To get ahead, you need to start saving aggressively and making smart investment decisions. This might involve allocating a portion of your portfolio to index funds like SPY or QQQ, which track the performance of the S&P 500 and Nasdaq-100, respectively. Additionally, consider investing in established companies like AAPL, which has a strong track record of growth and dividend payments.
The Setup: Understanding Your 401(k) Balance
According to Empower data, the average 401(k) balance is $340,364, but this number varies significantly by age. For those in their 20s, the average balance is $116,872, while those in their 30s have an average balance of $153,100. As you approach retirement, it's essential to have a clear understanding of your 401(k) balance and how it fits into your overall financial plan.
One key statistic to keep in mind is that the median 401(k) balance for those in their 60s is $186,902, which is significantly lower than the average balance. This highlights the importance of starting to save early and consistently, rather than relying on catch-up contributions later in life.

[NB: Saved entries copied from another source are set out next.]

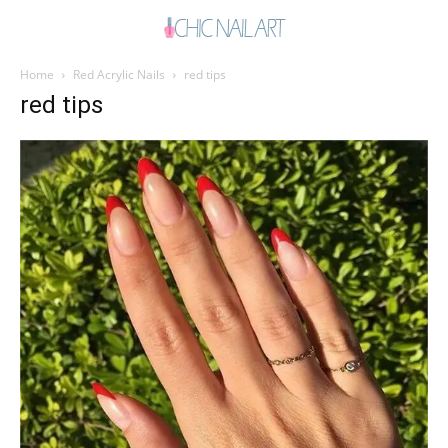
Home
Red Acrylic Nails
red tips
red tips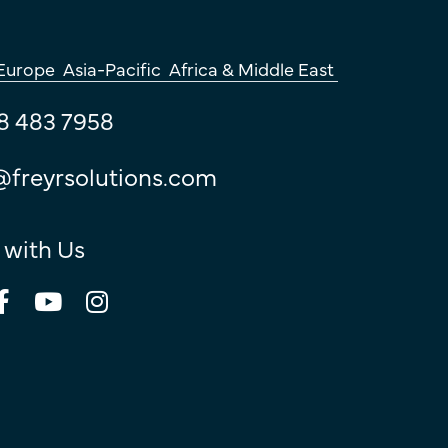
Europe
Asia-Pacific
Africa & Middle East
8 483 7958
@freyrsolutions.com
 with Us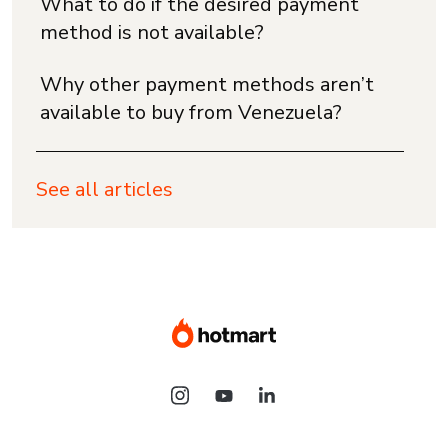
What to do if the desired payment
method is not available?
Why other payment methods aren’t
available to buy from Venezuela?
See all articles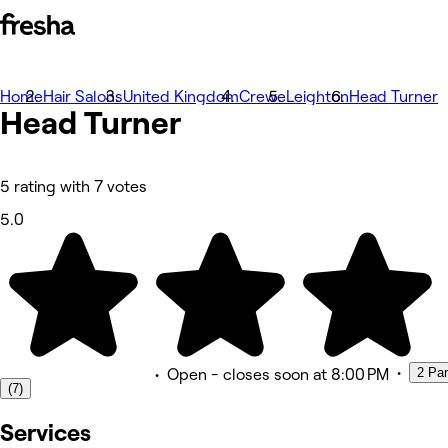
Home
Photos
Hair Salons
United Kingdom
Crewe
Leighton
Head Turner
Head
About
Turner
Services
Team
Reviews
Other
5 rating with 7 votes
5.0
•
2 Pa
•
Open
- closes soon at 8:00 PM
(7)
Services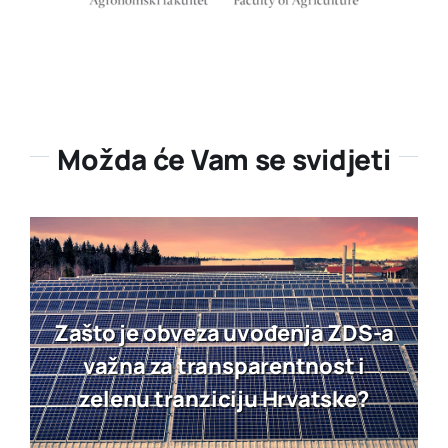
Možda će Vam se svidjeti
Zašto je obveza uvođenja ZDS-a
važna za transparentnost i
zelenu tranziciju Hrvatske?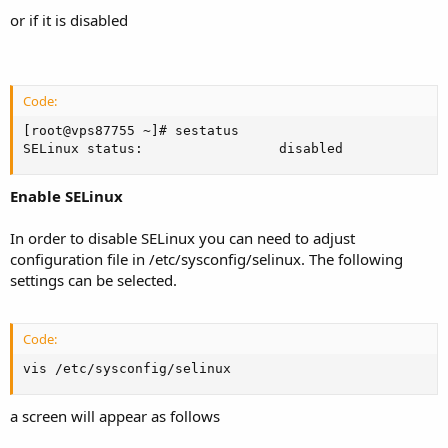
or if it is disabled
Code:
[root@vps87755 ~]# sestatus

SELinux status:                 disabled
Enable SELinux
In order to disable SELinux you can need to adjust
configuration file in /etc/sysconfig/selinux. The following
settings can be selected.
Code:
vis /etc/sysconfig/selinux
a screen will appear as follows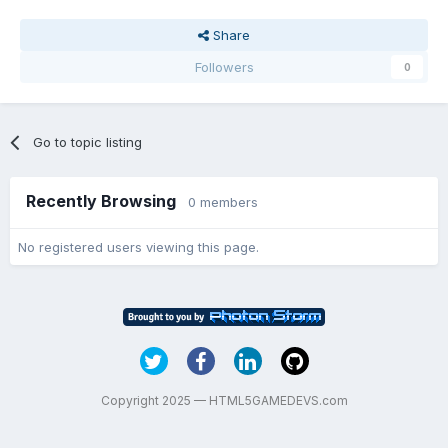
Share
Followers
0
Go to topic listing
Recently Browsing
0 members
No registered users viewing this page.
Copyright 2025 — HTML5GAMEDEVS.com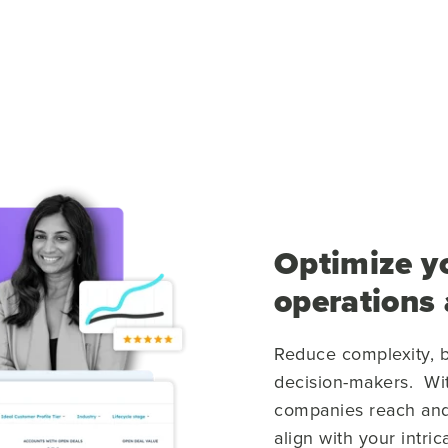
Optimize y
operations
Reduce complexity, b
decision-makers. Wi
companies reach and
align with your intri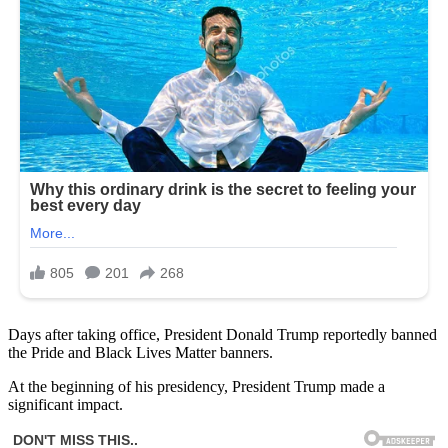
Days after taking office, President Donald Trump reportedly banned
the Pride and Black Lives Matter banners.
At the beginning of his presidency, President Trump made a
significant impact.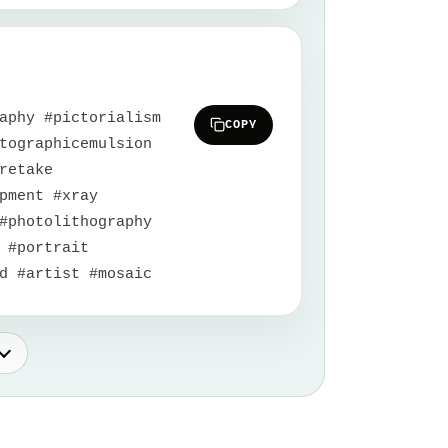
aphy #pictorialism
COPY
tographicemulsion
retake
pment #xray
#photolithography
 #portrait
d #artist #mosaic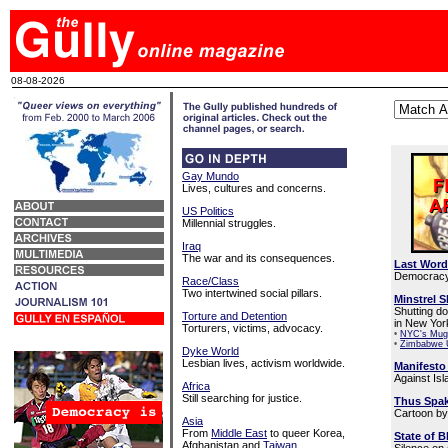
08-08-2026
Gay Mundo
Lives, cultures and concerns.
US Politics
Millennial struggles.
Iraq
The war and its consequences.
Last Word
Democracy 
Race/Class
Two intertwined social pillars.
Minstrel 
Shutting d
Torture and Detention
in New Yor
Torturers, victims, advocacy.
•
NYC's Mug
•
Zimbabwe 
Dyke World
Lesbian lives, activism worldwide.
Manifesto 
Against Isla
Africa
Still searching for justice.
Thus Spak
Cartoon by
Asia
From
Middle East
to queer Korea,
State of 
Afghanistan and
Taiwan
.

The Play: Investing for Long-Term Growth
So, what can you do to boost your 401(k) balance and secure your financial future? One strategy is to adopt a long-term approach to investing, focusing on established companies with strong growth potential. Consider allocating 10% to 20% of your portfolio to growth stocks like AAPL, which has a price-to-earnings ratio of 25. Meanwhile, you can also allocate 30% to 50% of your portfolio to index funds like SPY, which has a dividend yield of 2.1%.
Beyond that, it's crucial to maintain a disciplined approach to investing, avoiding emotional decisions based on short-term market fluctuations. By setting a regular investment schedule and sticking to it, you can reduce your exposure to market volatility and increase your chances of long-term success. For example, you can set an alert to invest $500 in QQQ every month, regardless of the market's performance.
Your Action Step: Taking Control of Your Finances
What should you do today to take control of your finances? Start by reviewing your 401(k) balance and assessing your current investment strategy. Consider allocating 2% to 5% of your portfolio to a small-cap index fund like IWM, which has a price-to-earnings ratio of 20. Meanwhile, you can also allocate 10% to 20% of your portfolio to a dividend-focused ETF like VYM, which has a dividend yield of 3.1%.
On the flip side, don't forget to maintain an emergency fund to cover 3-6 months of living expenses, in case you encounter unexpected financial setbacks. By taking these steps, you can set yourself up for long-term financial success and secure your retirement savings. For instance, you can set a goal to save $1,000 per month in your 401(k) account, which can help you reach your target balance of $500,000 in 10 years, assuming an annual return of 7%.
Last updated: May 2026
By the Investing Strategies Editorial Team
This content is for informational purposes only. Not financial advice—always do your own analysis before making investment decisions.